L’Occidente affronta la sua ora più buia
È l’ora più buia, di nuovo. La guerra. La sporca guerra, ancora una volta. Il fantasma sovietico uscito dagli armadi del Secolo che credevamo breve. Il morto post-totalitario che afferra noi vivi e ci ricorda il tragico Novecento che non vuole finire. Si fatica anche solo a pensarla, questa aggressione militare decisa da un Vladimir Putin sospeso tra la follia neo-imperiale e la fobia anti-occidentale. Dalla carta geografica che lo Zar di Mosca torna a sfregiare con la sua dissennata campagna di riconquista rispuntano luoghi e fonemi dai quali grondano il sangue e la Storia. La Crimea, l’assedio di Sebastopoli del 1853, i soldati piemontesi del Regno di Sardegna in armi con l’Impero ottomano, la Francia e la Gran Bretagna. Odessa, l’epopea di Esenin, la carrozzina della “Corazzata Potemkin”. Kirkyv, il 1918, il primo partito bolscevico ucraino. Piazza Maidan a Kiev, la rivoluzione arancione, il crollo del governo filo-russo di Viktor Janukovic, la repubblica indipendente. Tutto torna, oggi, in questo martoriato Atlante dove Occidente e Oriente si incontrano e si scontrano.

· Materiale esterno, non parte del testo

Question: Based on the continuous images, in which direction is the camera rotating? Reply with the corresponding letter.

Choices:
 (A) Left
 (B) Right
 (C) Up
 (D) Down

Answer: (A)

Dunque era vero. L’offensiva ibrida delle ultime settimane, fatta di spostamenti di truppe ai confini, di cyber-attacchi digitali, e di disinformazione politica. Le farneticazioni ideologiche sull’Ucraina “inventata da Lenin”, le esercitazioni nucleari trasmesse in tv e anticipate di sei mesi, come già accadde nel 2014, alla vigilia dell’invasione della Crimea. Le finte aperture diplomatiche con i capi di Stato europei, accolti inutilmente al Cremlino, seduti a un tavolo assurdo lungo sei metri, in un’immagine surreale che sembra tratta da un film di Stanley Kubrick, e poi rispediti a casa con le pive nel sacco. Il grottesco “riconoscimento” delle repubbliche indipendenti del Donetsk e il Lugansk, che era di fatto già un’annessione. Tutto era programmato. Tutto era scritto da un truce copione che già contemplava la guerra.

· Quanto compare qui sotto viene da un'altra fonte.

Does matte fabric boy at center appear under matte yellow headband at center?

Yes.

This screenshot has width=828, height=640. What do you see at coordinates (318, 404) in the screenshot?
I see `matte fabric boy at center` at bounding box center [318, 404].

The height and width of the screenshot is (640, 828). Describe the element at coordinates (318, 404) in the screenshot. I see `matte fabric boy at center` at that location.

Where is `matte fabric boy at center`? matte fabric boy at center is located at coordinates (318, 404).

Avevamo ironizzato sulle previsioni dell’intelligence americana, che troppe volte aveva previsto l’attacco. Hanno sbagliato la data e l’ora, ma alla fine i servizi segreti di Langley hanno avuto ragione. Quella di Putin non è “un’operazione militare mirata”, come sostiene lui stesso nell’ennesimo messaggio notturno alla nazione, che solo adesso scopriamo registrato quattro giorni prima. È invece una guerra totale. All’Ucraina, certo, che viene stretta in una morsa tra Sud-Est, dalle rive del Mar Nero, a Nord-Ovest, dalla Bielorussia. Ma anche all’Occidente, che viene sbattuto di fronte a una sfida terribile. Come rispondere all’attacco dell’Autocrate di Mosca, che non si accontenta di aver ritrovato un posto al tavolo della sicurezza globale ma rompe con i tank le bombe ed i missili il cordone sanitario della Nato lungo i suoi confini e reclama un ritorno alla geografia politica della Grande Madre Russia sovietica o addirittura pre-sovietica? Le sanzioni, così come le avevamo immaginate in questi giorni, danno la misura della nostra drammatica impreparazione.